■ EXTRAIT DU DOCUMENT:
☆ ☆ ☆ ☆ ☆ ☆ ☆
La Cecilia : une étape sur la voie socialiste libertaire

Entre deux révolutions où des sociétés entières sont vouées à l’idéal libertaire (Ukraine, 1918-1921 ; Espagne, 1936-1939), les anarchistes créent en société capitaliste – lorsque l’occasion se présente – des espaces de liberté où ils expérimentent leurs idées. Giovanni Rossi (1856-1943) est de ceux-là. Partisan de Michel Bakounine au sein de l’Association internationale des travailleurs (AIT), il fonde en 1890 la colonie socialiste la Cecilia, au Brésil. Isabelle Felici en a fait un livre. Avec elle, suivons Giovanni Rossi sur la voie libertaire.

Le vendredi 18 mai 2001, Isabelle Felici, maître de conférences à l’Université de Toulon et du Var, était au nouveau « Café Lecture » (2, rue Baudin), à Toulon, pour parler de son livre sur la Cecilia, cette communauté anarchiste animée par des camarades italiens au Brésil entre 1890 et 1894. Une causerie suivie par une trentaine de personnes.
La colonie la Cecilia est une expérience de mise en pratique des principes libertaires, dans l’Etat du Paranâ. Un rêve fait par le vétérinaire pisan Giovanni Rossi, devenu réalité.
En 1873, Rossi adhère à la section de Pise de l’Association internationale des travailleurs. II a alors dix-sept ans. Déjà, il y propose un projet de vie communautaire en Polynésie. En 1875, il rédige un premier manuscrit de son roman, Un comune socialista. Dans cet ouvrage, qui connaîtra cinq éditions, il décrit une communauté socialiste imaginaire. En 1878, ce roman est publié une première fois à Milan par le journal socialiste La Plebe.
En un lieu imaginaire de la côte tyrrhénienne appelé Poggio al Mare, un grand domaine agricole est transformé pacifiquement, après que ses propriétaires aient été gagnés aux idéaux socialistes, en une colonie agraire fonctionnant selon les principes du socialisme. Dans la seconde partie du roman, Rossi, influencé par Bakounine, décrit l’organisation de Poggio al Mare suivant les bases du collectivisme anarchiste : tous les biens de production sont mis en commun, mais chacun bénéficie individuellement du fruit de son travail. Avec le temps, la communauté prospère. ’Tout y est performant, grâce à une organisation rationnelle du travail, à un recours constant à la science.
☆ ☆ ☆ ☆ ☆ ☆ ☆
■ CONSIGNE ÉCRITE:
Reprenez le texte sur la colonie la Cecilia à la suite de sa dernière phrase et poursuivez-en la rédaction.
☆ ☆ ☆ ☆ ☆ ☆ ☆
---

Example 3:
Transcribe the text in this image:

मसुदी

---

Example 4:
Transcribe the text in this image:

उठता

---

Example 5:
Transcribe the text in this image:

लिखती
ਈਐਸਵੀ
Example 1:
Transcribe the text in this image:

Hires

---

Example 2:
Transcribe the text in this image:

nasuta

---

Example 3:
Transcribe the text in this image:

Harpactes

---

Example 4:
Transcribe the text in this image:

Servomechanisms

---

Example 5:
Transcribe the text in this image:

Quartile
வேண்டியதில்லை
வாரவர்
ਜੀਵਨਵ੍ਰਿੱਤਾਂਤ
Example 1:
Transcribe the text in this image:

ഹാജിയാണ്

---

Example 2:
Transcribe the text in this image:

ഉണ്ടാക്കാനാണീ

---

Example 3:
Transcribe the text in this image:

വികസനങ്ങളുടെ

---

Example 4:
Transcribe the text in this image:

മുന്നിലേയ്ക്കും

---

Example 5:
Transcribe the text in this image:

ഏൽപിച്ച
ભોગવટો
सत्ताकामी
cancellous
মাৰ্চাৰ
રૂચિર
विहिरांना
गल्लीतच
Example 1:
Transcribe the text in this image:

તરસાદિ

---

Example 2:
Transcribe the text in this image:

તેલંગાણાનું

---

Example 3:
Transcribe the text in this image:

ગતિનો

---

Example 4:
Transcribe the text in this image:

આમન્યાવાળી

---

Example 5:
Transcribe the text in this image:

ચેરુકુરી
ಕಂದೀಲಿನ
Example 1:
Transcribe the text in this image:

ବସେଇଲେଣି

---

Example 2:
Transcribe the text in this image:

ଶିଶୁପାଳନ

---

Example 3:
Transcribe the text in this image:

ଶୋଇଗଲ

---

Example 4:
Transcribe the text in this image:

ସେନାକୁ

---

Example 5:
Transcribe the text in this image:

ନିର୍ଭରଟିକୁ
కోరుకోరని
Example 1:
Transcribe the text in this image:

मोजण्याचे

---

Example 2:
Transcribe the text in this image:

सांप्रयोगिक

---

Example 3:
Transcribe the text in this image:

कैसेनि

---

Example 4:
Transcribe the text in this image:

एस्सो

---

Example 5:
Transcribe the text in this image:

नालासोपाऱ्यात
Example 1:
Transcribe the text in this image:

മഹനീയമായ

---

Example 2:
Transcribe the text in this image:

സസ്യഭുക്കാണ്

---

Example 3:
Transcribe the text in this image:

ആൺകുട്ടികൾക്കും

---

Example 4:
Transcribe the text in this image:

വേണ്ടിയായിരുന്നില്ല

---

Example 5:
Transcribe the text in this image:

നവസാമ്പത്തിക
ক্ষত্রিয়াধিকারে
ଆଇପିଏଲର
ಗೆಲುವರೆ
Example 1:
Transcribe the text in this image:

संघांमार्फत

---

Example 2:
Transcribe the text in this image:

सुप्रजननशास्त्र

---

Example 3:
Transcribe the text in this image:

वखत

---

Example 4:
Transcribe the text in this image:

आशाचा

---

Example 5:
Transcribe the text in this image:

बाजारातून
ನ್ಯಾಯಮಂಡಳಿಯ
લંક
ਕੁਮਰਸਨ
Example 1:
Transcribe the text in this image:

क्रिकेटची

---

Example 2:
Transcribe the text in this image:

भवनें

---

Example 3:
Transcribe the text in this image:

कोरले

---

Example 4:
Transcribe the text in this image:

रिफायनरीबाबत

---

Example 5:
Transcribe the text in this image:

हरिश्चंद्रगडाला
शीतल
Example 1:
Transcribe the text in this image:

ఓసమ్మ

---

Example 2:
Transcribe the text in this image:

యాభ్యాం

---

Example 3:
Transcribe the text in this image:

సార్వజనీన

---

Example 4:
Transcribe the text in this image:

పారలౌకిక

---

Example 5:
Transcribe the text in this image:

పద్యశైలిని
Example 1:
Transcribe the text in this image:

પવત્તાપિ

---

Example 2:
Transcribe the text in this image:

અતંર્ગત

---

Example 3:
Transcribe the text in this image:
☆ ☆ ☆ ☆ ☆ ☆ ☆
■ RÉSULTAT:
Après des années de militantisme où il connaîtra la prison, Rossi décide de donner réalité à la fiction. En 1884-1885, il redouble d’efforts pour convaincre de la nécessité d’une colonie socialiste, qu’il situe tout d’abord clans la province de Rome, sur des terrains provenant de la suppression des corporations religieuses. L’accueil est assez froid chez les socialistes.
Outre la presse militante, Rossi se sert des groupes socialistes et autres sociétés agricoles pour faire passer son message. En 1885, il en appelle au Parti socialiste révolutionnaire italien (PSRI), créé en 1881 par Andrea Costa, un transfuge du mouvement anarchiste rallié au parlementarisme. Cet appel de Giovanni Rossi au député Costa demeure lettre morte ; alors que les deux hommes sont pourtant très proches, chacun s’intéressant à la communauté idéale et Andrea Costa ayant même préfacé la 4ème édition de Un comune socialista.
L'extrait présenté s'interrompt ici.